Donald Trump was “persistent” in his efforts to get the Department of Justice to discredit the results of the 2020 presidential election, according to closed-door Congressional testimony delivered on Saturday by Jeffrey Rosen, who was the acting Attorney General during Trump’s final weeks in office.

The Washington Post reports that “Rosen said he had to “persuade the president not to pursue a different path” at a high-stakes January meeting in which Trump considered ousting Rosen as the nation’s most powerful law enforcement officer.”

Rosen added, “But as to the actual issues put to the Justice Department, DOJ consistently acted with integrity, and the rule of law held fast.” He claimed to have told Trump that he was “misinformed or wrong,” about the 2020 election.

Judiciary Committee Chairman Sen. Dick Durbin (D-IL) said Rosen’s testimony revealed a “frightening” behind the scenes campaign to undermine democracy.

“[Rosen] was being asked by the White House, the leadership in the White House, to meet with certain people who had these wild, bizarre theories of why that election wasn’t valid. And he refused to do it,” Durbin told CNN.

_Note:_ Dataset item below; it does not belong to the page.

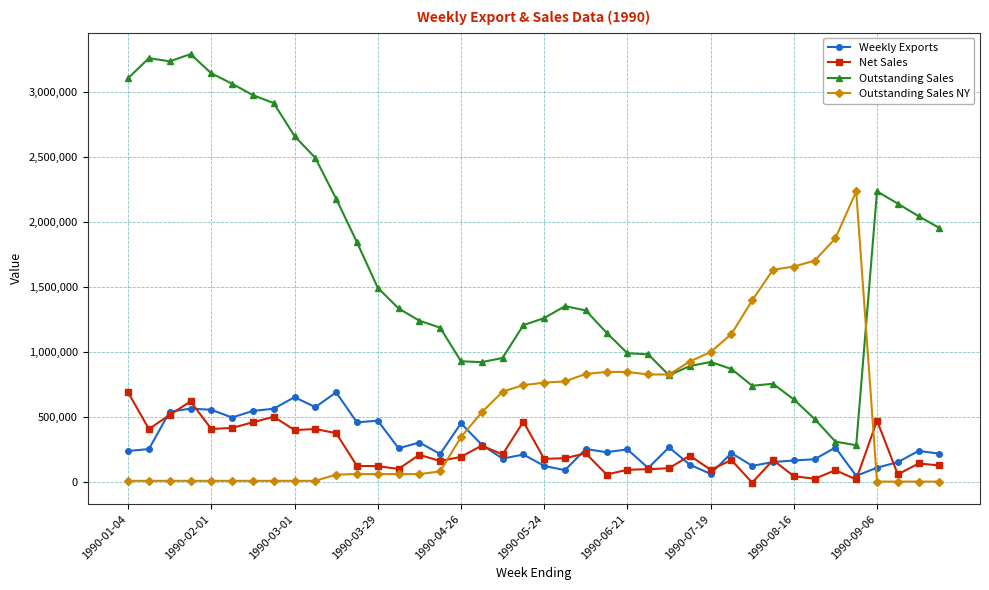

Which series has the largest total across all categories?

Outstanding Sales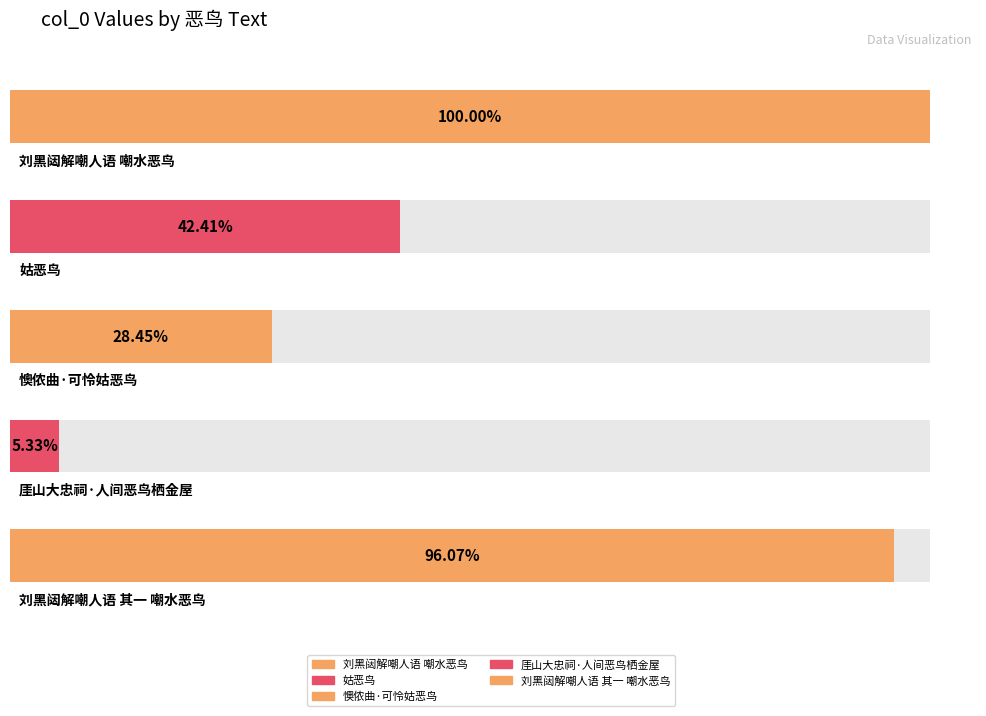

Rank the categories by value from lowest to highest.

厓山大忠祠·人间恶鸟栖金屋, 懊侬曲·可怜姑恶鸟, 姑恶鸟, 刘黑闼解嘲人语 其一 嘲水恶鸟, 刘黑闼解嘲人语 嘲水恶鸟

The Justice Department watchdog and congressional investigators are probing the actions of Trump and Jeffrey Clark, then the acting head of the DOJ’s civil division, in their efforts to keep Trump in office. According to The New York Times, Clark pushed “top leaders to falsely and publicly assert that continuing election fraud investigations cast doubt on the Electoral College results. That prompted Mr. Trump to consider ousting Mr. Rosen and installing Mr. Clark at the top of the department to carry out that plan.”

The Washington Post adds:

Two weeks ago, Congress obtained and released handwritten notes from Rosen’s deputy, Richard Donoghue, who participated in phone calls with Trump and Rosen in which the president urged them to cast doubt on the integrity of the election. Donoghue’s notes describe Trump telling him and Rosen to “just say the election was corrupt [and] leave the rest to me” and Republican lawmakers. They also describe Rosen and Donoghue saying claims of election fraud did not appear to have merit.

Appearing on MSNBC on Friday morning, conservative lawyer George Conway called Trump’s pressure campaign on the DOJ “absolutely one of the most dangerous moments in American history.” (watch above).

He added, “The DOJ, if it hasn’t already … should begin a criminal investigation.”